→ REQUIRED ACTION
Please give the records below back in full, exactly as shown.

:::

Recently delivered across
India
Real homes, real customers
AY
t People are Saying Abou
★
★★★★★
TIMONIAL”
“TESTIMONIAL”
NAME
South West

:::

→ SOLUTION FOR THIS PROBLEM
Recently delivered across
India
Real homes, real customers
AY
t People are Saying Abou
★
★★★★★
TIMONIAL”
“TESTIMONIAL”
NAME
South West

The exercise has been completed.